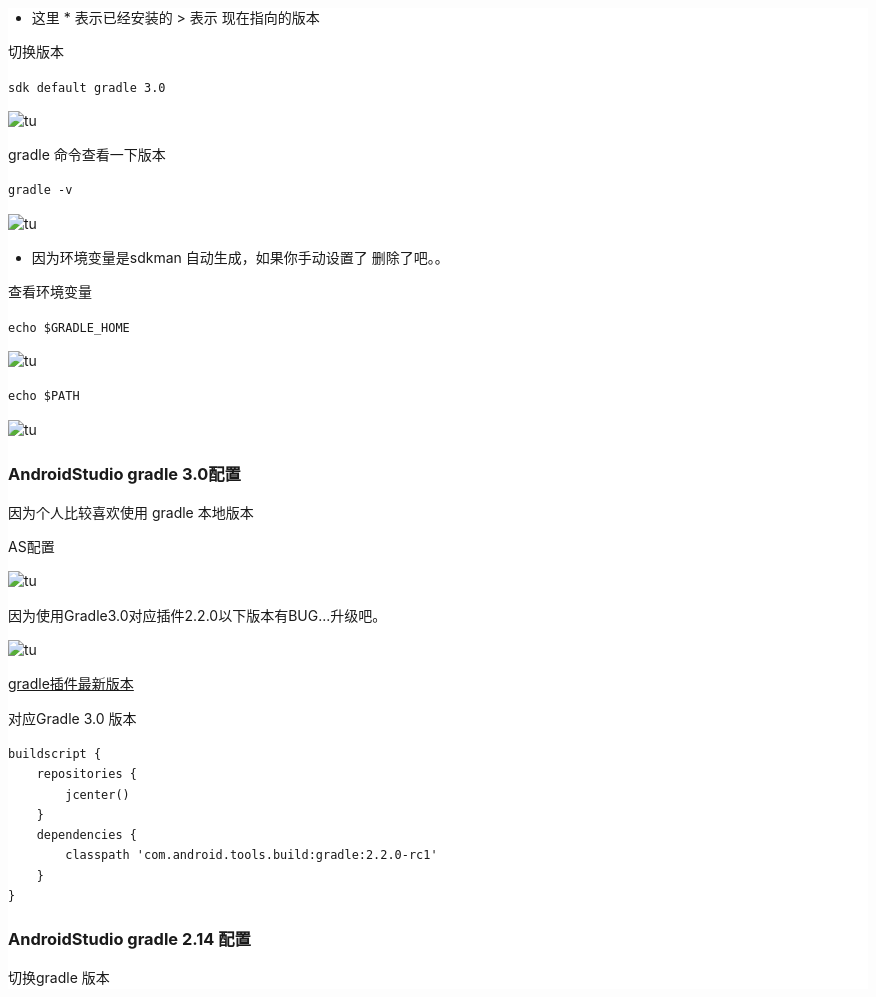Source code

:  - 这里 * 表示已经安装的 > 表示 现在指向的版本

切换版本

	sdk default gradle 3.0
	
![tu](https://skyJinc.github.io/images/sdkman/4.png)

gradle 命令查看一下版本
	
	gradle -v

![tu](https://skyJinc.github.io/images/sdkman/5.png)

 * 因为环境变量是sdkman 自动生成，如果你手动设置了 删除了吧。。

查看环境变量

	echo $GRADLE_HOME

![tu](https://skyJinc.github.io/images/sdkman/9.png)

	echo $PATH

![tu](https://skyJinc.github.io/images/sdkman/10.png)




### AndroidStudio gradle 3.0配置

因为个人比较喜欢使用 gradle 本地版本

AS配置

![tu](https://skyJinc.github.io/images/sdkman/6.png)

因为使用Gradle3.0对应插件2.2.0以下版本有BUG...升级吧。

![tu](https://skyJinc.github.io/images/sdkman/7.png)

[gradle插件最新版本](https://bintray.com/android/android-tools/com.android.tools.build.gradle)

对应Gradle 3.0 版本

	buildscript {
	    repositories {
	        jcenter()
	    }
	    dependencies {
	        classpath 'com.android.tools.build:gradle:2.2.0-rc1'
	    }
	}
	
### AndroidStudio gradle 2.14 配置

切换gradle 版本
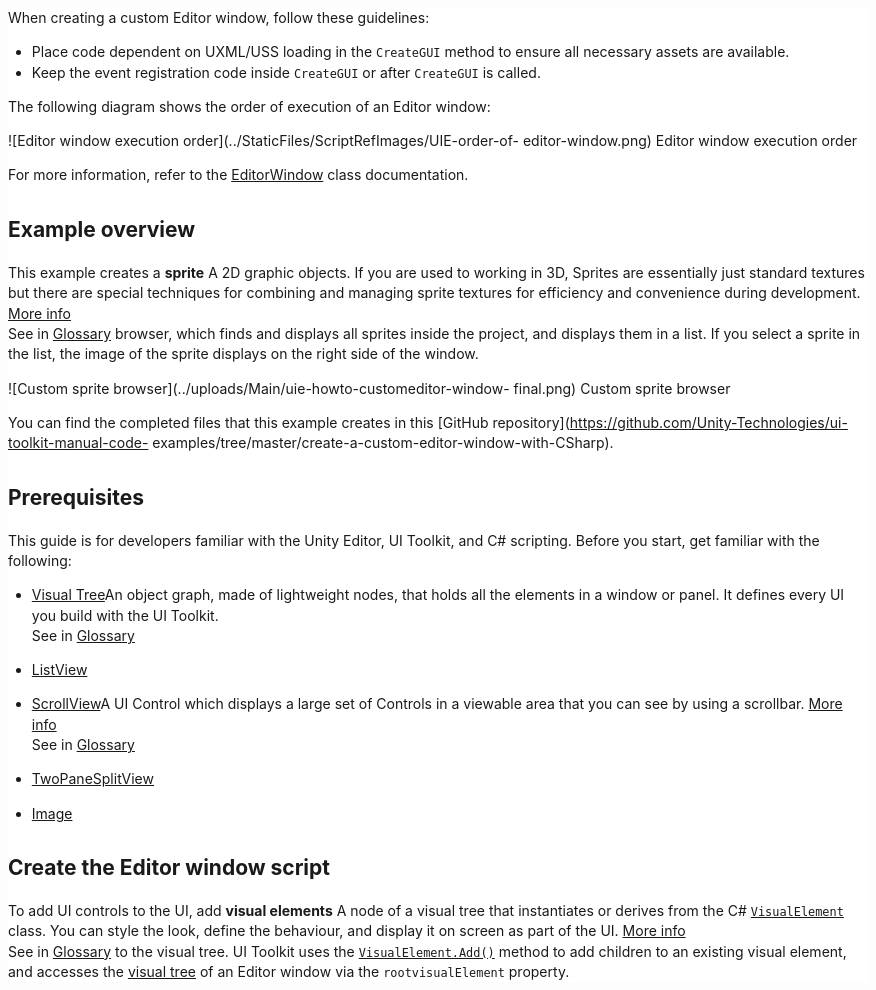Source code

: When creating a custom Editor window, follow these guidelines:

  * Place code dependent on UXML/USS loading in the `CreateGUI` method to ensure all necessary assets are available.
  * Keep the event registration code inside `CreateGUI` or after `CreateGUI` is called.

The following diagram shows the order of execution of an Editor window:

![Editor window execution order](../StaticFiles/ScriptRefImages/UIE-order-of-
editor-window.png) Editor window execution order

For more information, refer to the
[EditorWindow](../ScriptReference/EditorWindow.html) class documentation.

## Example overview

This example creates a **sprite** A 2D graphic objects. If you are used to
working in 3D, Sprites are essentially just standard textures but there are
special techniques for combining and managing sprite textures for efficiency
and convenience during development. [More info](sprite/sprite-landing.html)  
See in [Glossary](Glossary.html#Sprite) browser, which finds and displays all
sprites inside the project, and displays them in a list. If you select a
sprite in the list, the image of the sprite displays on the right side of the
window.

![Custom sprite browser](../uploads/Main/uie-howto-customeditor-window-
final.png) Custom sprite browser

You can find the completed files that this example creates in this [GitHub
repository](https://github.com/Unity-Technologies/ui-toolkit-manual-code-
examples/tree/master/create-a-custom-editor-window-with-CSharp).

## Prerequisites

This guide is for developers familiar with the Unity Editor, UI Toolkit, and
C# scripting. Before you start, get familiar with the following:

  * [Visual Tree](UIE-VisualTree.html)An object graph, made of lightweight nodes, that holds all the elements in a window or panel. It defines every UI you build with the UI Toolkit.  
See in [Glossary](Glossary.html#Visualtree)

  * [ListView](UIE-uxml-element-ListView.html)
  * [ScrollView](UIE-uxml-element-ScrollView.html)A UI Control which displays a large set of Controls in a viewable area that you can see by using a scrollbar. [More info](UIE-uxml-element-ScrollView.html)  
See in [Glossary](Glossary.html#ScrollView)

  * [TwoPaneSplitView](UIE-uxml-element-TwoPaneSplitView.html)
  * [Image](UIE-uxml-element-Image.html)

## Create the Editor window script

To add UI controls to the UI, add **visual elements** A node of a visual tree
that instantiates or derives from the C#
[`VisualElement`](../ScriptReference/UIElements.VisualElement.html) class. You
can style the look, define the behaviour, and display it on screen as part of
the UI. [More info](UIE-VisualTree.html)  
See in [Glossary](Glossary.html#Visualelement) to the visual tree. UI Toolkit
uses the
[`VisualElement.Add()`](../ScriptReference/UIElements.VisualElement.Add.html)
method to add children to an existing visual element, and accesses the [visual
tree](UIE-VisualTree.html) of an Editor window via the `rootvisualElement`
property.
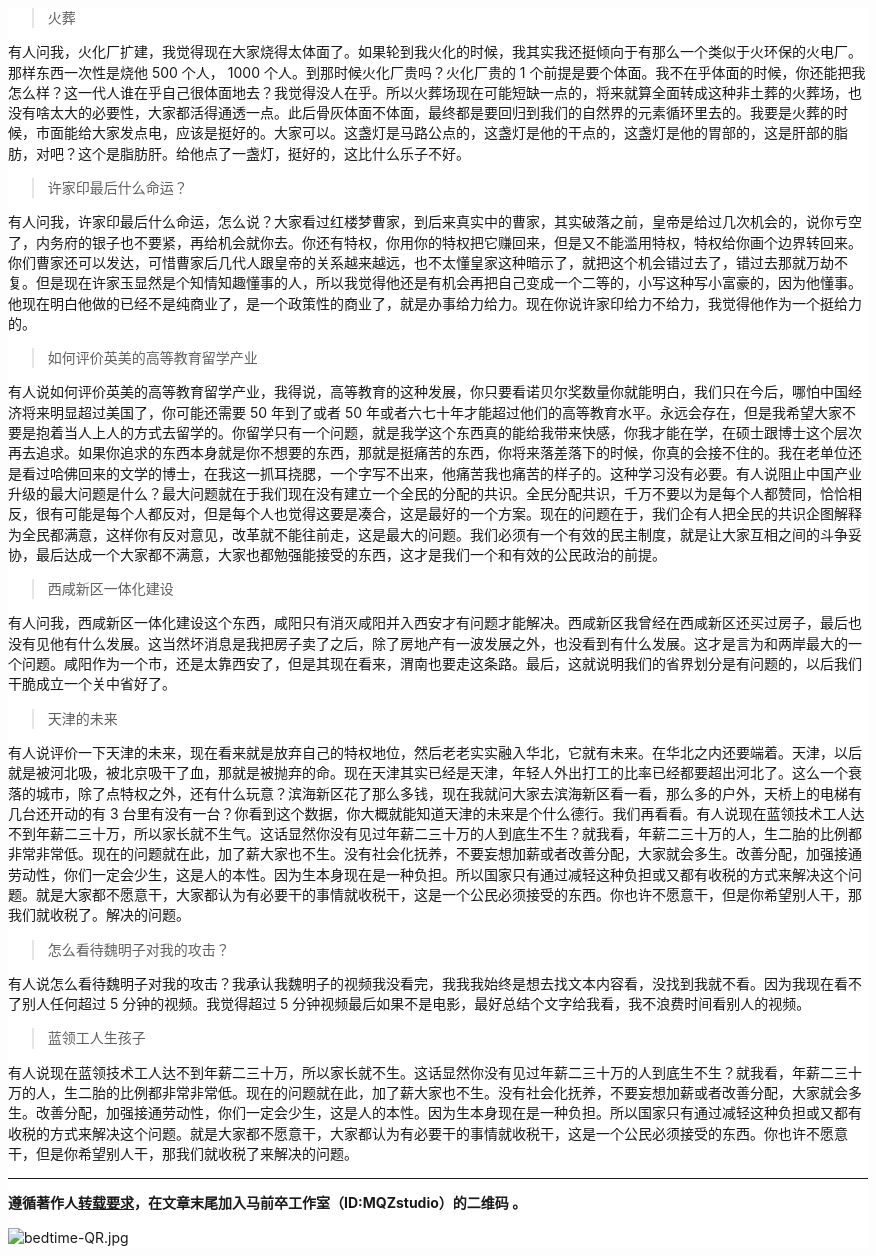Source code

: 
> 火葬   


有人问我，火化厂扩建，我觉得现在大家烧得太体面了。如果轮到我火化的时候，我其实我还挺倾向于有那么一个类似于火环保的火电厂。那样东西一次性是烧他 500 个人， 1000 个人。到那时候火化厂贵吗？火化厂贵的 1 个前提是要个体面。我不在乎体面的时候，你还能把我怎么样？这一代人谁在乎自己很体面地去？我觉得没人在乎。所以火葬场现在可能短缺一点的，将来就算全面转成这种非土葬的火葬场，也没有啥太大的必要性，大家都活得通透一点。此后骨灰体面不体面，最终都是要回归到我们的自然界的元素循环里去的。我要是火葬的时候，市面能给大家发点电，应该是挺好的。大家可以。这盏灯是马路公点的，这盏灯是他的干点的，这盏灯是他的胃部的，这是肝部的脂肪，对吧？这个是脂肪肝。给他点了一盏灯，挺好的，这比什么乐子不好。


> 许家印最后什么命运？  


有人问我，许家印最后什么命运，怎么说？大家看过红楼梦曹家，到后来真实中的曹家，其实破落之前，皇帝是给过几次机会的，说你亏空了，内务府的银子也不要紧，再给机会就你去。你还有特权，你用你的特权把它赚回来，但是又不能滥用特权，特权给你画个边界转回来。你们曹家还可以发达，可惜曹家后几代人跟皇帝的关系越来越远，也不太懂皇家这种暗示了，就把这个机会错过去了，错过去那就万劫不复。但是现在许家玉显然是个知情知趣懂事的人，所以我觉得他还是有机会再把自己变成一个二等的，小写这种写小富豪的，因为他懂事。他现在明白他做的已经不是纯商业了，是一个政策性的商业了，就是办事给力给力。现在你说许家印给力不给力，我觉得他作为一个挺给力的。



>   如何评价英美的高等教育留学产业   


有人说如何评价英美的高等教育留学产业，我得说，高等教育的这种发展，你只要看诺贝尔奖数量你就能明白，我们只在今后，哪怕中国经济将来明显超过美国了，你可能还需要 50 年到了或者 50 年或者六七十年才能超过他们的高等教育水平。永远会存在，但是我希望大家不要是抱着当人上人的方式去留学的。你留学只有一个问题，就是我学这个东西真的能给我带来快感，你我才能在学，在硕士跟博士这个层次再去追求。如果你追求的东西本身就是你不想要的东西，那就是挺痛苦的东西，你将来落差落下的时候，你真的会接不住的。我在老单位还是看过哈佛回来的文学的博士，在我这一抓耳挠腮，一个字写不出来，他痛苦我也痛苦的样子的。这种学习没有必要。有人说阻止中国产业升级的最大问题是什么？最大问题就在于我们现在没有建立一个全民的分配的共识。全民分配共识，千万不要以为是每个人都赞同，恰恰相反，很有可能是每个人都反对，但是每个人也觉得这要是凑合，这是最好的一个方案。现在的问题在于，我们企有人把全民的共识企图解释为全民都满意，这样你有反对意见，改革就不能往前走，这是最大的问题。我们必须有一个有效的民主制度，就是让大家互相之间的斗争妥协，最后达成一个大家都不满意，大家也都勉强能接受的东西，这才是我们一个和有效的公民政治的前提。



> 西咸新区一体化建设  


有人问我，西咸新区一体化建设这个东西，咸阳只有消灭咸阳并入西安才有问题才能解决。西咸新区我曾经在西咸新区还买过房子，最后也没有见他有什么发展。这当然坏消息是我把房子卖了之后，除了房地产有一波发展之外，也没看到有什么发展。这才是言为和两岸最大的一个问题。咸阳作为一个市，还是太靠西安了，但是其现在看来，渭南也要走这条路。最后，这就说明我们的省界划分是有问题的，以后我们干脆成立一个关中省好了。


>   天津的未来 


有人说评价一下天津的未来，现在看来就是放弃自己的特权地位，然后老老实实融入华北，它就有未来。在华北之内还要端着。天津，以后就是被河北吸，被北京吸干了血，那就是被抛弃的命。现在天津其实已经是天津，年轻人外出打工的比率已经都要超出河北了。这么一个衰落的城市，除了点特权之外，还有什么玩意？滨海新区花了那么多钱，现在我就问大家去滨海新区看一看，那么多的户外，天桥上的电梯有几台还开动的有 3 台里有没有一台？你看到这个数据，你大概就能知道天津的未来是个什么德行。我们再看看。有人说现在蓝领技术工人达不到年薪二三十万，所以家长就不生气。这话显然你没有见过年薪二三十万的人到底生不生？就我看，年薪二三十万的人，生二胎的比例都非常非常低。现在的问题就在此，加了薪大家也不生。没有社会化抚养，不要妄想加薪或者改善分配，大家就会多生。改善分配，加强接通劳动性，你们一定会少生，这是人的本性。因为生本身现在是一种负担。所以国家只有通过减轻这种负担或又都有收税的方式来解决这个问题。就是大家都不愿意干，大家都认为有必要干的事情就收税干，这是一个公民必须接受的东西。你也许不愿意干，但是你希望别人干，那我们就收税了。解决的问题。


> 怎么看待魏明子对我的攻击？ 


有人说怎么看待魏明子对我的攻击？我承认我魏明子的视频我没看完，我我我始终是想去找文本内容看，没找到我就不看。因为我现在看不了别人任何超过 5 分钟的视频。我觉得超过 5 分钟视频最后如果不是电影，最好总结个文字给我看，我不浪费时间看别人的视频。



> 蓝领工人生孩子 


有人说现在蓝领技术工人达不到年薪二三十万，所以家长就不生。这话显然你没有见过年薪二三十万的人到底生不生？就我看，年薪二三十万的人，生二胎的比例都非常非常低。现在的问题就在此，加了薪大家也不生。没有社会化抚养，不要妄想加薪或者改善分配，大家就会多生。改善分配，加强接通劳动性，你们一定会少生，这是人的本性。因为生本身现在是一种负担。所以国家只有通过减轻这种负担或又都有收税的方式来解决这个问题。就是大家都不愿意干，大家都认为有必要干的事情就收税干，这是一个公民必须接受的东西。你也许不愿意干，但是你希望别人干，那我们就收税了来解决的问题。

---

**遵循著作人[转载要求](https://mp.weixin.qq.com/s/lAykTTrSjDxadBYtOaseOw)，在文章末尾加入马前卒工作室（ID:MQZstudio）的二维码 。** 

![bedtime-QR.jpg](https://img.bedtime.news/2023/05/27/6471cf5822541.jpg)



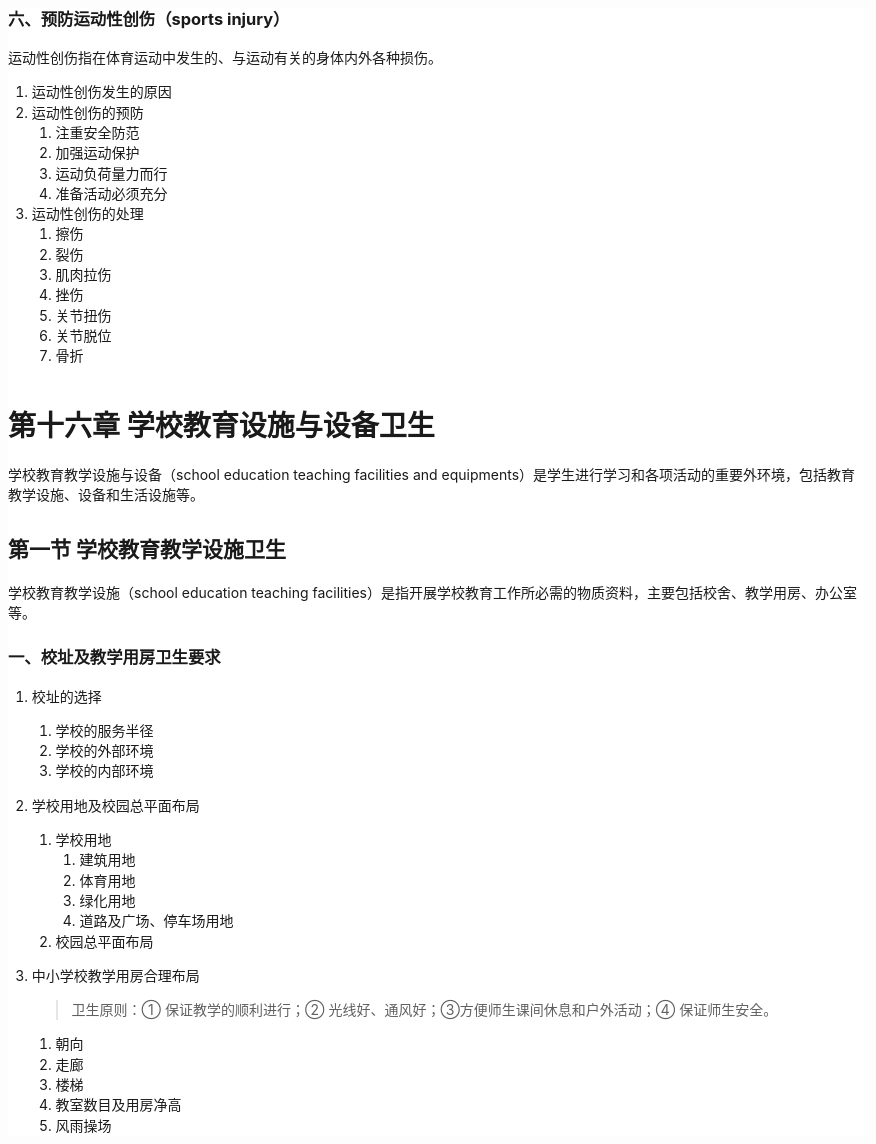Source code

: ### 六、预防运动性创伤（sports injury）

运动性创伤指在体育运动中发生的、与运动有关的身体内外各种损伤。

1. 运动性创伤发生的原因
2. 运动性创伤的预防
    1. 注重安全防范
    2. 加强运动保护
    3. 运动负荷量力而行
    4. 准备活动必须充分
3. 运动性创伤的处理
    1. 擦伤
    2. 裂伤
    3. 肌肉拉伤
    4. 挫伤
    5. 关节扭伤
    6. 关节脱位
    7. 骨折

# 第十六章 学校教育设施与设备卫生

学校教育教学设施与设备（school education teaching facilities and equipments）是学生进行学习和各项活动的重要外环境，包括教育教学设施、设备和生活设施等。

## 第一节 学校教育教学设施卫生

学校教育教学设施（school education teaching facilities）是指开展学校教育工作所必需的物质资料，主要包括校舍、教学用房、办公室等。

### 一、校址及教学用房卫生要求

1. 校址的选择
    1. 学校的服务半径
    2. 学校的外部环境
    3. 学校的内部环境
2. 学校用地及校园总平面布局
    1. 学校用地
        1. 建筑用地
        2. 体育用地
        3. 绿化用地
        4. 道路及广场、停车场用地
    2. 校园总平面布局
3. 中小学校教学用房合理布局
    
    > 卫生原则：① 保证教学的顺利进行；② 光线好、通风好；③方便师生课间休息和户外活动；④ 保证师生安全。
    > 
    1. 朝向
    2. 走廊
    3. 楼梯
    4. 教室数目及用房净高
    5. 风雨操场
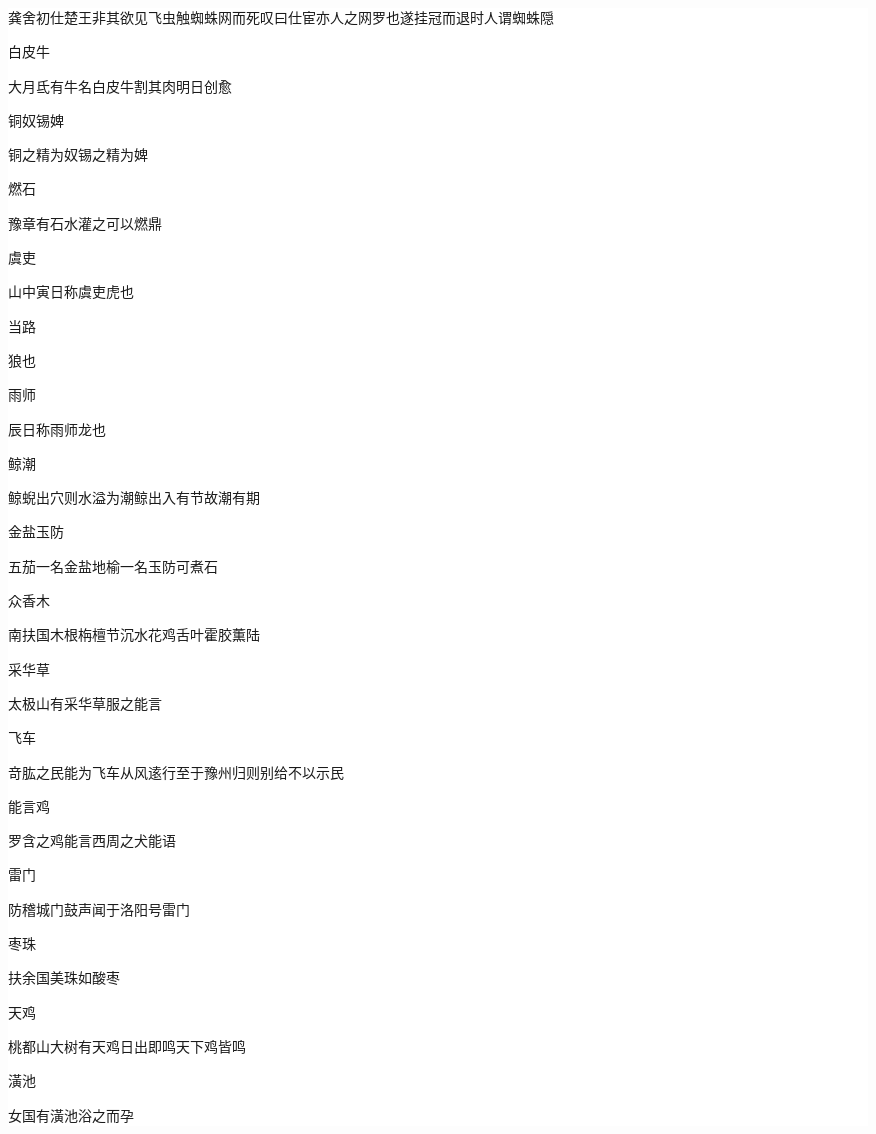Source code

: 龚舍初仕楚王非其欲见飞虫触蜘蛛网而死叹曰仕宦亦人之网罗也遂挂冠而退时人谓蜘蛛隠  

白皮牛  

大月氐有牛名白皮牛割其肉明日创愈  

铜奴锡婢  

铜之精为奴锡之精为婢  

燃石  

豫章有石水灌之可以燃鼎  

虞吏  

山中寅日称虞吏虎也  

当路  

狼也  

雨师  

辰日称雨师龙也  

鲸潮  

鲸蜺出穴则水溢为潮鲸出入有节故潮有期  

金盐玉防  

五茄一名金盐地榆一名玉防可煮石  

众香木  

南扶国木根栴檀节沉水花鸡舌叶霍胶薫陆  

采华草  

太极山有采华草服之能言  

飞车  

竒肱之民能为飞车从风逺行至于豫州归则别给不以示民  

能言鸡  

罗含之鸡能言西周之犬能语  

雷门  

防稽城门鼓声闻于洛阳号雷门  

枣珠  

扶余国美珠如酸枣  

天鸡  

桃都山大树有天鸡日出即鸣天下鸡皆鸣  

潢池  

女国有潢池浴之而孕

* * * * * * *

For the records above, count the lines that contain the word "teaching" and give only that number.

2